Lost Horizon - Cultural Significance

Cultural Significance

The book, published in 1933, caught the notice of the public only after Hilton's Goodbye, Mr. Chips was published in 1934. Lost Horizon subsequently became a huge popular success and in 1939 was published in paperback form, as Pocket Book#1. Because of its number-one position in what became a very long list of pocket editions, Lost Horizon is often mistakenly called the first American paperback book when in fact paperbacks had been around since the mid-1800s.
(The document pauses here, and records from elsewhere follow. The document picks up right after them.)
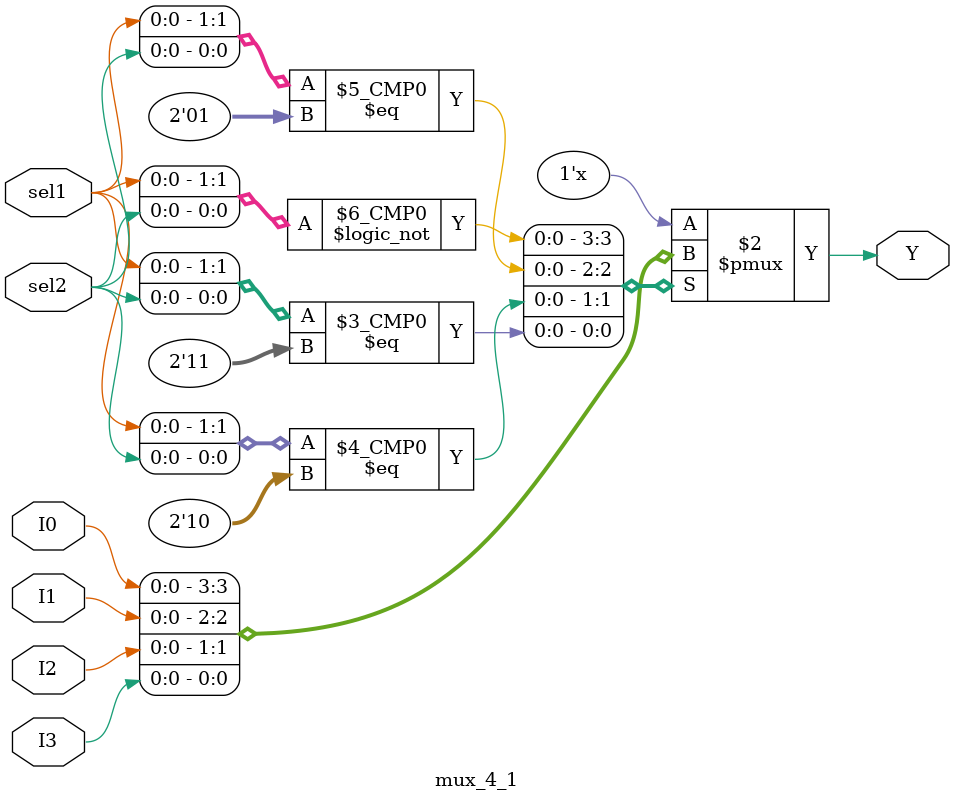
<source format=v>
`timescale 1ns / 1ps


module mux_4_1(input I0, input I1, input I2, input I3,
    input sel1, input sel2, output Y
    );
    
wire I0, I1, I2, I3, sel1, sel2;
reg Y;

always @*
begin
    case ({sel1, sel2})
    2'b00: Y = I0;
    2'b01: Y = I1;
    2'B10: Y = I2;
    2'B11: Y = I3;
    default: Y = 0;
    endcase
end

endmodule
</source>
What made Pocket Books #1 of revolutionary importance was that it had the distinction of being the very first "mass-market" paperback; "mass-market" paperbacks allowed people of modest means not just to own books they otherwise might not have been able to afford, it also made it possible for them to slip the paperback into their pocket for casual reading on the go, hence the name "Pocket Book." By the 1960s, Pocket Books alone, over the course of more than forty printings, had sold several million copies of "Lost Horizon" helping to make it one of the best-loved and most enduring novels of the 20th Century.
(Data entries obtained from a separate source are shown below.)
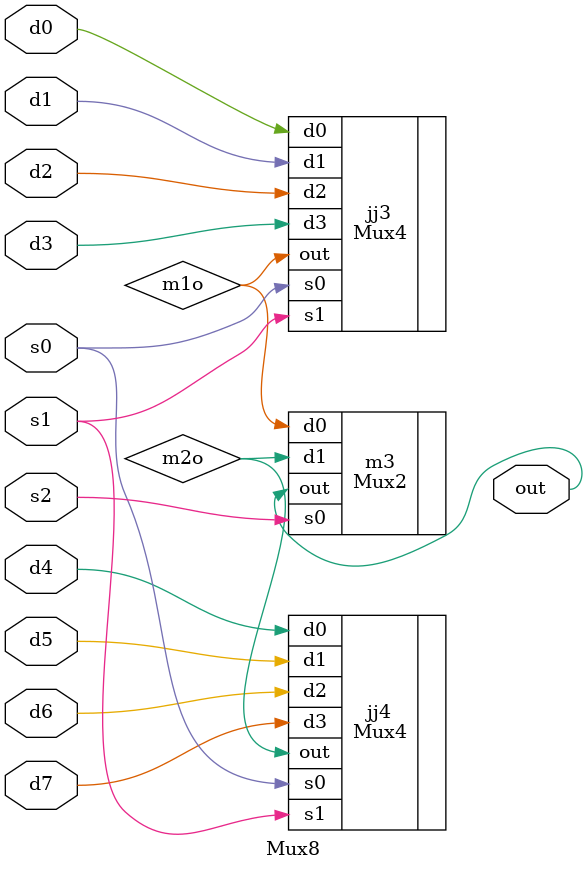
<source format=v>
module Mux8 (input d0,d1,d2,d3, d4,d5,d6,d7,s0,s1,s2,output out);
  
   Mux4 jj3 (.d0(d0),.d1(d1), .d2 (d2),.d3(d3),.s0(s0),.s1(s1),.out(m1o));
   Mux4  jj4 (.d0(d4),.d1(d5), .d2 (d6),.d3(d7),.s0(s0),.s1(s1),.out(m2o));
   Mux2 m3 (.d0(m1o),.d1(m2o),.s0(s2),.out(out));
   
endmodule

</source>
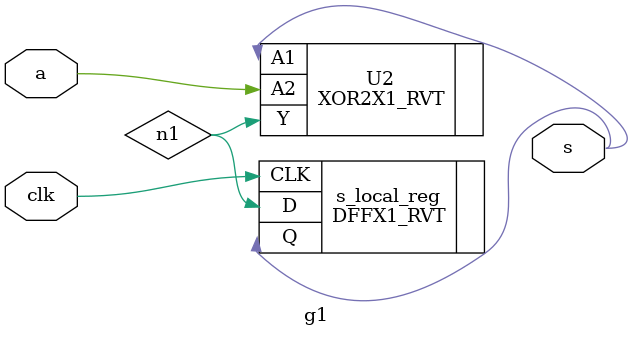
<source format=v>

module g1 ( clk, a, s );
  input clk, a;
  output s;
  wire   n1;

  DFFX1_RVT s_local_reg ( .D(n1), .CLK(clk), .Q(s) );
  XOR2X1_RVT U2 ( .A1(s), .A2(a), .Y(n1) );
endmodule


</source>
U.S. President Franklin D. Roosevelt named the Presidential hideaway in Maryland after Shangri-La. (It has since been renamed Camp David.) Likewise Roosevelt initially claimed the Doolittle Raid came from Shangri-La; this later inspired the name of the aircraft carrier USS Shangri-La.

The book has been made into two films:

  • Lost Horizon (1937), directed by Frank Capra
  • Lost Horizon (1973), directed by Charles Jarrott (musical version)

The book also served as the basis for the unsuccessful 1956 Broadway musical Shangri-La.

Hilton's novel was adapted for BBC Radio 4 in three hour-long episodes under its Classic Serial banner:

  1. The Kidnapping
  2. Shangri-La
  3. The Inheritance

Broadcast 20 September to 4 October 1981, it was dramatised by Barry Campbell starring Derek Jacobi as Hugh Conway and Alan Wheatley as the High Lama, and re-broadcast 8 September to 10 September 2010 on BBC Radio 7, and again in March 2012 on BBC Radio 4 Extra.

The novel is highly referenced in the book Deadeye Dick by Kurt Vonnegut, Jr.